IMPACT OF OXYGEN INJECTION PARAMETERS ON REFINING IN INDUSTRY-SCALE EAF USING CFD

The Electric Arc Furnace (EAF) process consists of several key stages: charging, where raw materials like scrap metal are loaded; melting, where high-power electric arcs generate intense heat to liquefy the charge; refining, which involves removing impurities and adjusting the chemical composition through oxygen injection and slag formation; and tapping, where the refined molten steel is tapped for further processing. The current study focuses on the refining stage of the EAF, where carbon is removed through decarburization—a series of exothermic oxidation reactions facilitated by supersonic oxygen injection. A key aspect of this study is the formation of iron oxides (FeO) during refining, as FeO significantly influences slag chemistry, steel yield, and process efficiency. The study examines the relationship between FeO generation, carbon reduction, and oxygen injection parameters, aiming to identify optimal conditions for efficient decarburization while minimizing oxidation losses. To achieve this, a CFD-based refining simulator is employed, using a decoupled modeling approach that simulates the coherent jet domain and liquid steel bath separately. Jet parameters are calculated using isentropic flow equations, maintaining Mach numbers between 2.0 and 2.4. The model was validated against industrial trial data from the EVRAZ NA furnace, where, for an initial carbon content of 0.065%, the predicted decarburization trend showed an 8.57% deviation from observed values, confirming the model's reliability.

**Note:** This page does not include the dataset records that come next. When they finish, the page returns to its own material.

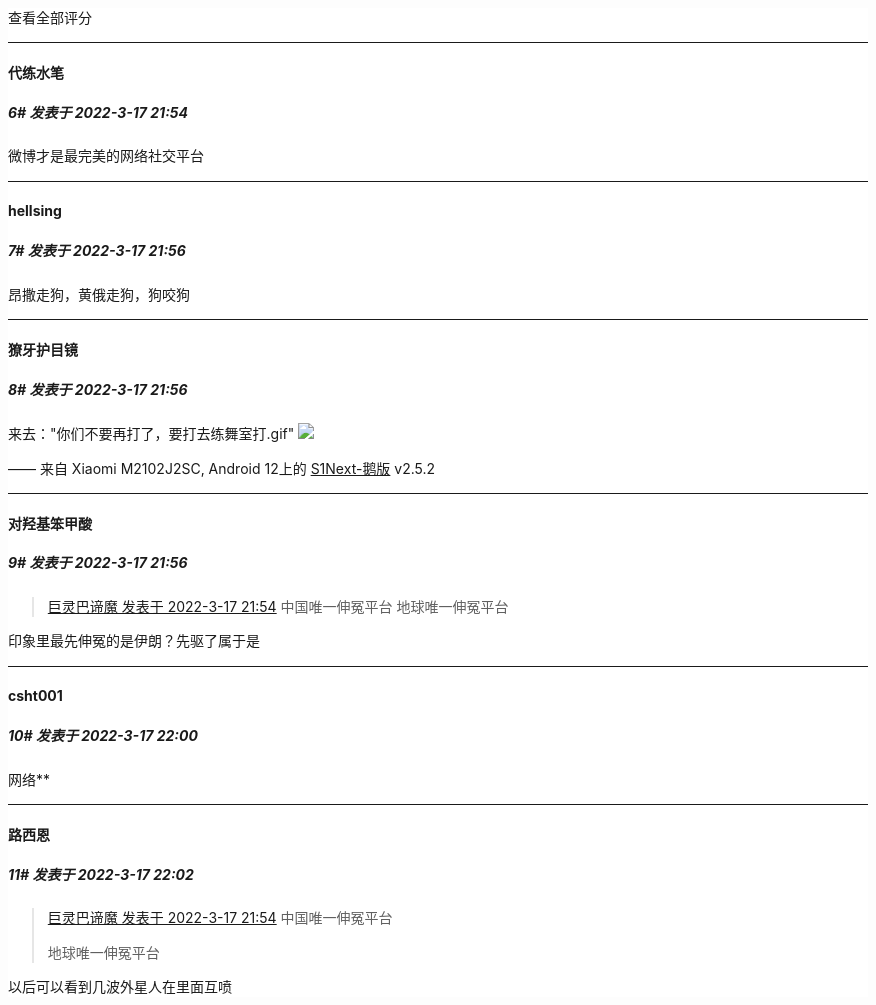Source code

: 查看全部评分

*****

####  代练水笔  
##### 6#       发表于 2022-3-17 21:54

微博才是最完美的网络社交平台

*****

####  hellsing  
##### 7#       发表于 2022-3-17 21:56

昂撒走狗，黄俄走狗，狗咬狗

*****

####  獠牙护目镜  
##### 8#       发表于 2022-3-17 21:56

来去："你们不要再打了，要打去练舞室打.gif"
<img src="https://p.sda1.dev/5/36f940adeca224975f5e056a4328e4c7/IMG_CMP_10205367.jpeg" referrerpolicy="no-referrer">

—— 来自 Xiaomi M2102J2SC, Android 12上的 [S1Next-鹅版](https://github.com/ykrank/S1-Next/releases) v2.5.2

*****

####  对羟基笨甲酸  
##### 9#       发表于 2022-3-17 21:56

<blockquote><a href="httphttps://bbs.saraba1st.com/2b/forum.php?mod=redirect&amp;goto=findpost&amp;pid=55084862&amp;ptid=2058507" target="_blank">巨灵巴谛魔 发表于 2022-3-17 21:54</a>
中国唯一伸冤平台
地球唯一伸冤平台</blockquote>
印象里最先伸冤的是伊朗？先驱了属于是

*****

####  csht001  
##### 10#       发表于 2022-3-17 22:00

网络**

*****

####  路西恩  
##### 11#       发表于 2022-3-17 22:02

<blockquote><a href="httphttps://bbs.saraba1st.com/2b/forum.php?mod=redirect&amp;goto=findpost&amp;pid=55084862&amp;ptid=2058507" target="_blank">巨灵巴谛魔 发表于 2022-3-17 21:54</a>
中国唯一伸冤平台

地球唯一伸冤平台</blockquote>
以后可以看到几波外星人在里面互喷
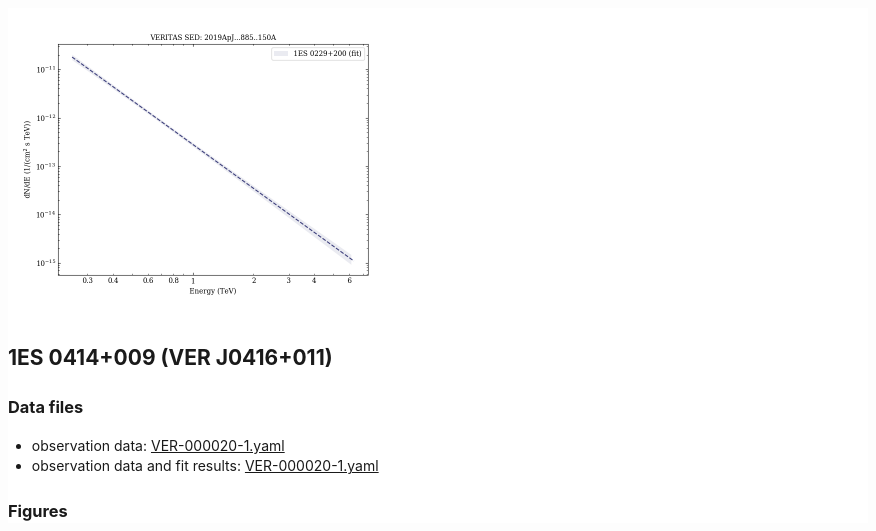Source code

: <img src="figures/2019ApJ...885..150A-VER-13-1-sed.png" alt="drawing" width="400"/>


## 1ES 0414+009 (VER J0416+011)
### Data files

- observation data: [VER-000020-1.yaml](VER-000020-1.yaml)  
- observation data and fit results: [VER-000020-1.yaml](VER-000020-1.yaml)  


### Figures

Further investigations revealed that a 10% increase in oxygen flow led to a 5% improvement in carbon removal but resulted in a 22% increase in FeO generation, while a 15% decrease in oxygen resulted in 43% higher carbon levels and 23% less FeO. Additionally, comparing 3 and 6 co-jet burner configurations showed that increasing the number of burners—while reducing individual flow rates—achieved 32% faster decarburization with only a 28.5% increase in FeO. These findings demonstrate that optimizing both oxygen injection rate and burner configuration can significantly improve refining performance, reduce material losses, and enhance process efficiency in industrial-scale EAF steelmaking.